▶ [MATERIAL SHOWN]
○ ○ ○ ○ ○ ○ ○
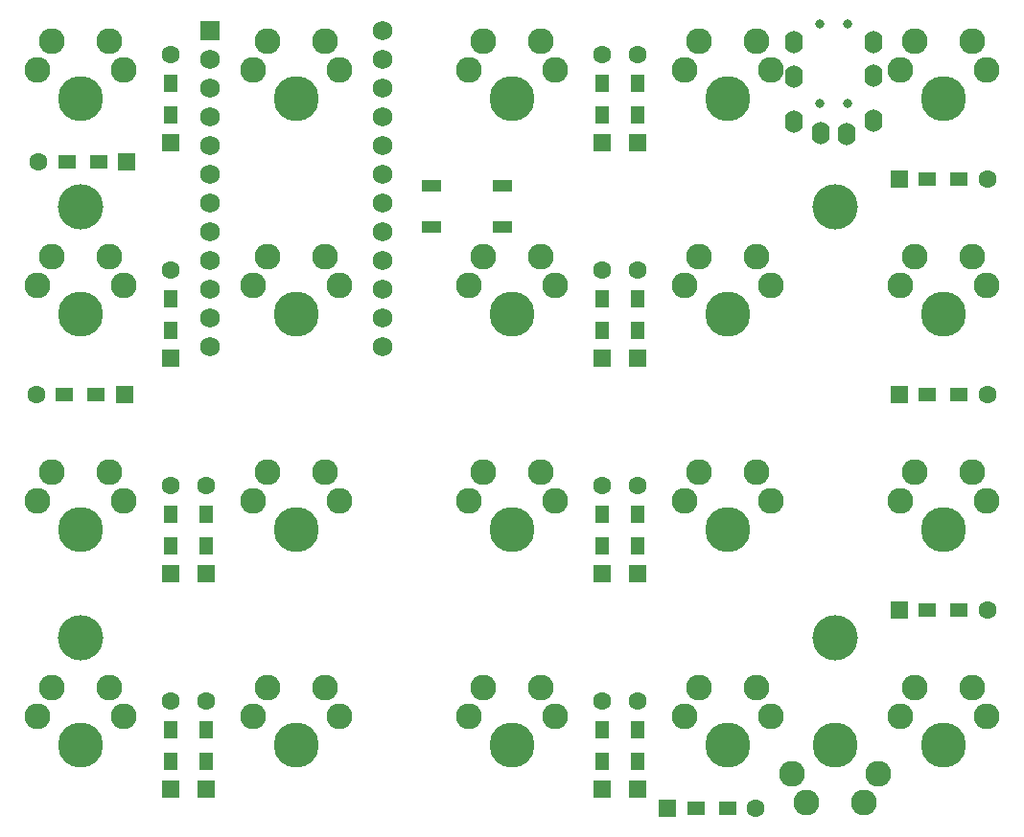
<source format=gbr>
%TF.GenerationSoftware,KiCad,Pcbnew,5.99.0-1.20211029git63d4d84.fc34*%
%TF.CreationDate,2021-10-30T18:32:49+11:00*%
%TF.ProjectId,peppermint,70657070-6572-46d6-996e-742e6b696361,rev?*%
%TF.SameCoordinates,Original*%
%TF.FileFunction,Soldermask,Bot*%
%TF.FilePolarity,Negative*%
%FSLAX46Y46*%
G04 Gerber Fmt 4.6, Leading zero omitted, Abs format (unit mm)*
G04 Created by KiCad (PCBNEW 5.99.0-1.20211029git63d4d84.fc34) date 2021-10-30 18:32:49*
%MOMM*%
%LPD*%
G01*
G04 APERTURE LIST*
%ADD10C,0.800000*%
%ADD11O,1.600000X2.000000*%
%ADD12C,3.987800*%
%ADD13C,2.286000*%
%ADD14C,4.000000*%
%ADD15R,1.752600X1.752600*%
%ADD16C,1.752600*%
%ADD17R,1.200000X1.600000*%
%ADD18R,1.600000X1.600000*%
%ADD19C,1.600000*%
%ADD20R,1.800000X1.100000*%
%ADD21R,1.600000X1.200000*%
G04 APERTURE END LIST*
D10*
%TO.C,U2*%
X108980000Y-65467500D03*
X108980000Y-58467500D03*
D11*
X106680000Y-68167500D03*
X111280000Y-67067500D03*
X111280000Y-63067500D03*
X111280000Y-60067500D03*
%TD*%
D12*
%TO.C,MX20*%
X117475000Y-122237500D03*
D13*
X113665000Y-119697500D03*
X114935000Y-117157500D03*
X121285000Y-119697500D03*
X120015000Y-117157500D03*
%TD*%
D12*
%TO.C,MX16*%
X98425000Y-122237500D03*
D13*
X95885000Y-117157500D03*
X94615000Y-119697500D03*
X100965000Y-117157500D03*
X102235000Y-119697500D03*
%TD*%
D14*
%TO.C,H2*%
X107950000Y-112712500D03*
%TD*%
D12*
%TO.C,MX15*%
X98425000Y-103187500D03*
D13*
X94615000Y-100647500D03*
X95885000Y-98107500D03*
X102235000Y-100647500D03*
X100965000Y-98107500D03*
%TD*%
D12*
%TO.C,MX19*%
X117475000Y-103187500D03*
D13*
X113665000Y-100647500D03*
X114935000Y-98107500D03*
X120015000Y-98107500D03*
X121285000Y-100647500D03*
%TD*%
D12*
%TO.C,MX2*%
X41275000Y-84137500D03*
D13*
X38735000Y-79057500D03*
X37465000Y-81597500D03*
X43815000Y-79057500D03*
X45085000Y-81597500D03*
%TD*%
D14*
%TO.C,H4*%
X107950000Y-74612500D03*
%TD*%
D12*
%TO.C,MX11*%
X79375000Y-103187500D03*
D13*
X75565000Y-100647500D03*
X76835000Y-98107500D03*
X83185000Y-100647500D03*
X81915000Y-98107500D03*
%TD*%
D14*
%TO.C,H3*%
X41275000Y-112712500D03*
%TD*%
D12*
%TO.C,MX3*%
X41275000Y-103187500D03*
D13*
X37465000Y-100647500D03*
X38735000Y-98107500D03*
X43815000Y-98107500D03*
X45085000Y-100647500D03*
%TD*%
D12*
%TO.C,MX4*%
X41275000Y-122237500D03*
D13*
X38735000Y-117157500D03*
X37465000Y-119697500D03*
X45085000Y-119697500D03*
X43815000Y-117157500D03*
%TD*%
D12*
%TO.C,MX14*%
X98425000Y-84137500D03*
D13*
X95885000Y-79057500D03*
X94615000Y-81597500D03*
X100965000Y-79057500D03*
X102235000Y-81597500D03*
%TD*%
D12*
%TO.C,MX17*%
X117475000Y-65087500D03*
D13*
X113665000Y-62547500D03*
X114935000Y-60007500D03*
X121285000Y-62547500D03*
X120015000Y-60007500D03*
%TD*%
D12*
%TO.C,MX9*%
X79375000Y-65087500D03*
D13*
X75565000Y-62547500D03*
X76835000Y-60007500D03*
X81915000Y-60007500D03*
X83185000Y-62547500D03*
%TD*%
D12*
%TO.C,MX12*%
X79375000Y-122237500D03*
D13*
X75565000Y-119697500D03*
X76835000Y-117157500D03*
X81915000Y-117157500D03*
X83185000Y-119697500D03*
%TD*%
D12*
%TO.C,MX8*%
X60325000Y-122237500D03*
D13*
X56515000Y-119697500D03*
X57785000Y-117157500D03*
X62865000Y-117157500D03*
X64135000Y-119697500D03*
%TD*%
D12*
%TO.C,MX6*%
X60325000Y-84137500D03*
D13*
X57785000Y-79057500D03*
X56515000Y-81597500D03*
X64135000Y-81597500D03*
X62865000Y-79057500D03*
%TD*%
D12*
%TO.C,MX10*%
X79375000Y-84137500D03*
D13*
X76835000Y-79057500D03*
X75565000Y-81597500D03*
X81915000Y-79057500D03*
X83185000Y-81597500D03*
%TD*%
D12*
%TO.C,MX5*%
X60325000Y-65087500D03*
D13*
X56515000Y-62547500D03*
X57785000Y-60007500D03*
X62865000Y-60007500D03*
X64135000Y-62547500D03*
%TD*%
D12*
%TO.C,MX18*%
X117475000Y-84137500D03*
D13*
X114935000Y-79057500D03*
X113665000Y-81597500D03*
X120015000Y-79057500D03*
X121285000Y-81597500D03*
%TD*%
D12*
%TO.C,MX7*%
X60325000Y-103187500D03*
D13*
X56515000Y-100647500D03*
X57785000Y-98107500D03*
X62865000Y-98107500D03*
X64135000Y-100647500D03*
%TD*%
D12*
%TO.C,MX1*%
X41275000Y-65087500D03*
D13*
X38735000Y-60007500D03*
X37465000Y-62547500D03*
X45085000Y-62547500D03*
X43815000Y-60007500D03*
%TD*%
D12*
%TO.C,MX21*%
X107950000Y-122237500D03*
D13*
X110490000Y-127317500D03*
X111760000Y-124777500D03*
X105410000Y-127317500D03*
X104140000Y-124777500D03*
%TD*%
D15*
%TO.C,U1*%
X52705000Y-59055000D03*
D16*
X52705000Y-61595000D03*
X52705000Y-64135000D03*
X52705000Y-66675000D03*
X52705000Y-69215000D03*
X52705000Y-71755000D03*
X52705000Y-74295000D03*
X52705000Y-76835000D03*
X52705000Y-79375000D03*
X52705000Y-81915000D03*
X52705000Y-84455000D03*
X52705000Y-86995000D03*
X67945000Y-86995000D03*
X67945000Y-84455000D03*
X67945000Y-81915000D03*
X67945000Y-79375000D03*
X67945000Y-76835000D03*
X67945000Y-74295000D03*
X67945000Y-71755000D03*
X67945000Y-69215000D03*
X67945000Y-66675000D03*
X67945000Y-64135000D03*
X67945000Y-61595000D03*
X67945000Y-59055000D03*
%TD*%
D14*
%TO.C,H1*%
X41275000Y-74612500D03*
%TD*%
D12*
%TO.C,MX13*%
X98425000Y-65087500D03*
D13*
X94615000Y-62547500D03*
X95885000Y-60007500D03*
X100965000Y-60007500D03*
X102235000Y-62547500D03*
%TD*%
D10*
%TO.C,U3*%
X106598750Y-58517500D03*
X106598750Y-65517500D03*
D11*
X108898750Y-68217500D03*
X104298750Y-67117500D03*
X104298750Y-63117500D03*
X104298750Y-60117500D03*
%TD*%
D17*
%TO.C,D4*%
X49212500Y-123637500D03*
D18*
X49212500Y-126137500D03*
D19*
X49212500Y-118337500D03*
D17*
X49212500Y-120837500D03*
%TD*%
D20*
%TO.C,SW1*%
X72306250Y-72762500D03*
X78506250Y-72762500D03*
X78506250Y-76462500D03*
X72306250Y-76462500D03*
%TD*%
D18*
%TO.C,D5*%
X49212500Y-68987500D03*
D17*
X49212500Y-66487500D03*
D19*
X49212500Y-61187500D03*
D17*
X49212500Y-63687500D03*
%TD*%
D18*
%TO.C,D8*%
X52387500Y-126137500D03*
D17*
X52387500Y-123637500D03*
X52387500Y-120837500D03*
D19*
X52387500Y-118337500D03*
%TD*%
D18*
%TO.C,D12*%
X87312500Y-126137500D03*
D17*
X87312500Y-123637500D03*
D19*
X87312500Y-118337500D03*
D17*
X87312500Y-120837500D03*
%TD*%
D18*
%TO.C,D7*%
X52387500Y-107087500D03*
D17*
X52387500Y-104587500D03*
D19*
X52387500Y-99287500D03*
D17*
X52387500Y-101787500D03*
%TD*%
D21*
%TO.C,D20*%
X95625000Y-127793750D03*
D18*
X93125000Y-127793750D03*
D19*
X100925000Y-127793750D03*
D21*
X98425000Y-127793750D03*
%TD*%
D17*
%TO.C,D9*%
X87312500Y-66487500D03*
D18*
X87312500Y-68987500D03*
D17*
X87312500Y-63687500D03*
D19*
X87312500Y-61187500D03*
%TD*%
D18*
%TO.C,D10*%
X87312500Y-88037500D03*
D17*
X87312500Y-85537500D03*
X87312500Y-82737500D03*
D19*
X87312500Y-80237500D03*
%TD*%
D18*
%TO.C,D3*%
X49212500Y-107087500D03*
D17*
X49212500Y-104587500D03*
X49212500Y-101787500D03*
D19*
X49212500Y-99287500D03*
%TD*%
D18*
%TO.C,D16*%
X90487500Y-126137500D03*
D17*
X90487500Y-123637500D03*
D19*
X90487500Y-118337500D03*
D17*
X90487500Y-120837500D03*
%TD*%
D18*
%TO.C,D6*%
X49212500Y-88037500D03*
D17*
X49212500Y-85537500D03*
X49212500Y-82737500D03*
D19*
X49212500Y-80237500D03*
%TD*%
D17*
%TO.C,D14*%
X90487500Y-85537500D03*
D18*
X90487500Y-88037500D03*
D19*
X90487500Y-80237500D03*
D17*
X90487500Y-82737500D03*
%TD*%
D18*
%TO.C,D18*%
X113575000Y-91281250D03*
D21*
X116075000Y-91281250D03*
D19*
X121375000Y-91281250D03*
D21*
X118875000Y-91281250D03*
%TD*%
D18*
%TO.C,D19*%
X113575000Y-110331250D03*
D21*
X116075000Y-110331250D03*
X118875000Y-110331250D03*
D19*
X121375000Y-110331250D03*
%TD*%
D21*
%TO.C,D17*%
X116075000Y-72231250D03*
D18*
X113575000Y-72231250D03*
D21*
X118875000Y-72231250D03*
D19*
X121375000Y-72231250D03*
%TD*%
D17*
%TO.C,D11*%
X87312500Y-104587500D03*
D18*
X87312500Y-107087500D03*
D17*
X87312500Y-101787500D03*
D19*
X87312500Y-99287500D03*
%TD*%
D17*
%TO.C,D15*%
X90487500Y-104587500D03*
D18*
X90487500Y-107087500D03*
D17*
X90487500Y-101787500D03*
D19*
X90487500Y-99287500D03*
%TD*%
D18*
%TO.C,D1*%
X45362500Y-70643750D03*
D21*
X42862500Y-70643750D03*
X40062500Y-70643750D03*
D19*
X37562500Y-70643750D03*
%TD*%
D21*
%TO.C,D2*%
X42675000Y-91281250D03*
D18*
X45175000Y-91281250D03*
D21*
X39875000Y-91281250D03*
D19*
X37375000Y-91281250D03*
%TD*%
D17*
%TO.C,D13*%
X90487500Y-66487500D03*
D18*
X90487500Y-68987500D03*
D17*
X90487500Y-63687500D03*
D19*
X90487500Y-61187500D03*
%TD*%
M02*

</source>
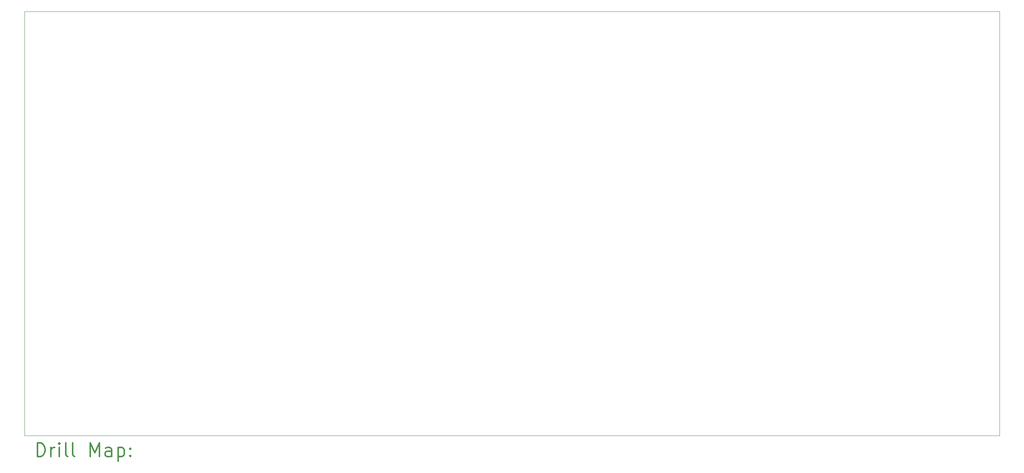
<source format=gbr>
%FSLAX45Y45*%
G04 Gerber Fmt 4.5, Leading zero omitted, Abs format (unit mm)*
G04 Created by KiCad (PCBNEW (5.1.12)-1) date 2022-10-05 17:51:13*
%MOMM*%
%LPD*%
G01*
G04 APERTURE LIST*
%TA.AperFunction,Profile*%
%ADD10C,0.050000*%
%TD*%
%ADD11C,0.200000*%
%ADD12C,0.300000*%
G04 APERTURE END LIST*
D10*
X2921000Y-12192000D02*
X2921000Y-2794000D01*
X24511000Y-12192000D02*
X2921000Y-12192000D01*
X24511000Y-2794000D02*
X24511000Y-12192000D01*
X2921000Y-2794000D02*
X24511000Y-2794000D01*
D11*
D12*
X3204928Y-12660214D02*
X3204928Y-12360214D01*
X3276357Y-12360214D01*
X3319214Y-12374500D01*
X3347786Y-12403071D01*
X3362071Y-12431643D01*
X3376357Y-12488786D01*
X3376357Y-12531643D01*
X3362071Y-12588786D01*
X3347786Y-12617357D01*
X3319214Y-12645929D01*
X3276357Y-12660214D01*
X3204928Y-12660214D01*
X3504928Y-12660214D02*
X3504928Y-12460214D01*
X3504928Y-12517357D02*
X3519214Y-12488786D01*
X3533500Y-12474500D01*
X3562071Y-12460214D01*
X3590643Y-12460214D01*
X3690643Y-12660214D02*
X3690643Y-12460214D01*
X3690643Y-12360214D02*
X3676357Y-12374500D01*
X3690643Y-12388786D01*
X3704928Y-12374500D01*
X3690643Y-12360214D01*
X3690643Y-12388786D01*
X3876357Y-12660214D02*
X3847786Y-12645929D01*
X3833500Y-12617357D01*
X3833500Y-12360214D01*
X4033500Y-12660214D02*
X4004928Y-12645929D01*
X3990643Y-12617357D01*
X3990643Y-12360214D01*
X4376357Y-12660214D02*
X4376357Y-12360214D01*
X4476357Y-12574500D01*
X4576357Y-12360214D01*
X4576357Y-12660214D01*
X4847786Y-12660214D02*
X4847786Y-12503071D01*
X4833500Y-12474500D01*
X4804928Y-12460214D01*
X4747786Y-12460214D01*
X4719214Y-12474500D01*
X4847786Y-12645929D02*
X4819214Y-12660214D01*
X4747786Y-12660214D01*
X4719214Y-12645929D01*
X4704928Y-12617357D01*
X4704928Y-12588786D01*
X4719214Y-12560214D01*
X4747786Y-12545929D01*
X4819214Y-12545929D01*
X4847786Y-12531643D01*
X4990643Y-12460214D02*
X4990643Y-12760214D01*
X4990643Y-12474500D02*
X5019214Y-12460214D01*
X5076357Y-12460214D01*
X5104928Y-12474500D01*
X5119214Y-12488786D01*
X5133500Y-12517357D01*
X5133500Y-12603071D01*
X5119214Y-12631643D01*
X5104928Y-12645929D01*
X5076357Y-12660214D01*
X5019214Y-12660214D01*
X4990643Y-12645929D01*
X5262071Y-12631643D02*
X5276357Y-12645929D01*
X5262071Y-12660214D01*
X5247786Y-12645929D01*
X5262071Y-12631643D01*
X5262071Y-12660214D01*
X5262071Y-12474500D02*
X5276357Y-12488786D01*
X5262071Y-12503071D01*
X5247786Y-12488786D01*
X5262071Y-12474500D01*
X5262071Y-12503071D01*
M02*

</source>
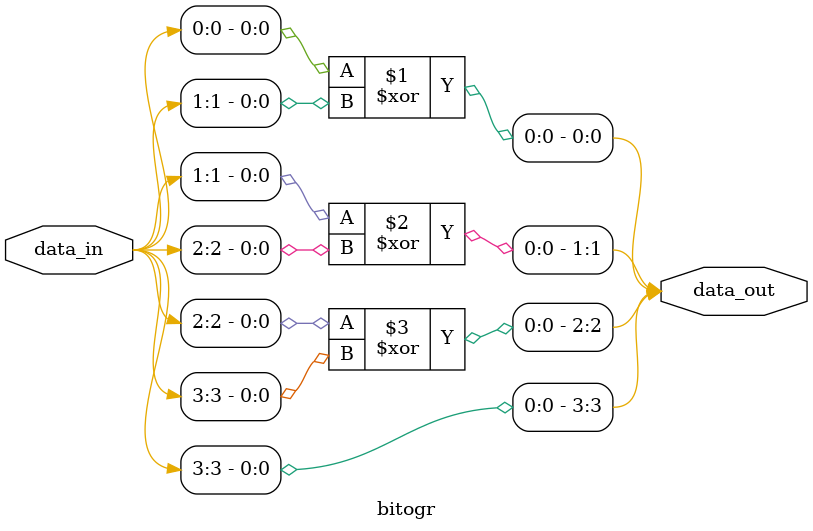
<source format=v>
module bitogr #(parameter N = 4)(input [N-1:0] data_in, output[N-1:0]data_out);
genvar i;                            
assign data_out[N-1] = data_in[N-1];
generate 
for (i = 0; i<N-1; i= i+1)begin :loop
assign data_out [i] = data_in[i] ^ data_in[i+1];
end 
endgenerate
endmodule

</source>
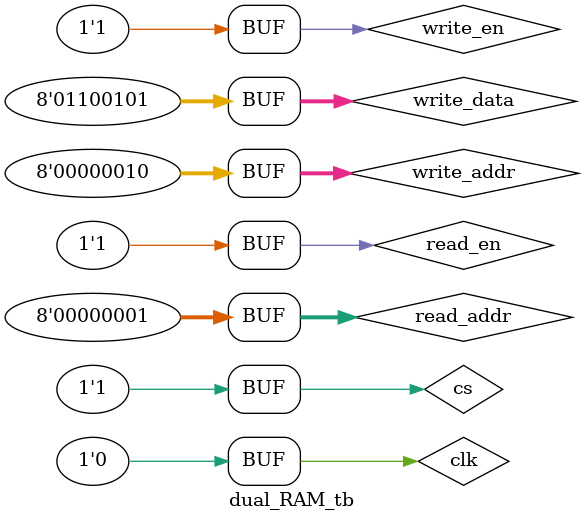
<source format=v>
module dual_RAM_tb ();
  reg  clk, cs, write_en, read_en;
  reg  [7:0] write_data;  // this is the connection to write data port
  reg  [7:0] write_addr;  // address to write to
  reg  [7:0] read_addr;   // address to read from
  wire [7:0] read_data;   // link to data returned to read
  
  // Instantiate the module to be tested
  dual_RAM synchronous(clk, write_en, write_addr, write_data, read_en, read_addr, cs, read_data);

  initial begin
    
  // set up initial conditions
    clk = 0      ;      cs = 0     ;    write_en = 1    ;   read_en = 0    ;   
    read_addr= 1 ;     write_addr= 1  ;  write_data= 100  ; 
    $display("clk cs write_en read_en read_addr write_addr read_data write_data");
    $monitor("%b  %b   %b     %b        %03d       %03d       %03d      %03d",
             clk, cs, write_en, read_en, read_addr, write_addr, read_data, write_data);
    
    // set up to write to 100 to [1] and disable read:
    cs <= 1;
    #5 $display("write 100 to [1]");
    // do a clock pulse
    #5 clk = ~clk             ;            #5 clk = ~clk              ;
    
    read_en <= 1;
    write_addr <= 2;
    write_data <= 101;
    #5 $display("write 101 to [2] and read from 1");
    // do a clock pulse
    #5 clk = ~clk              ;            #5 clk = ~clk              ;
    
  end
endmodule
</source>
○ ○ ○ ○ ○ ○ ○
Give only the number of lines in the data that include the string "omitted".

▶ [EXERCISE SOLUTION]
2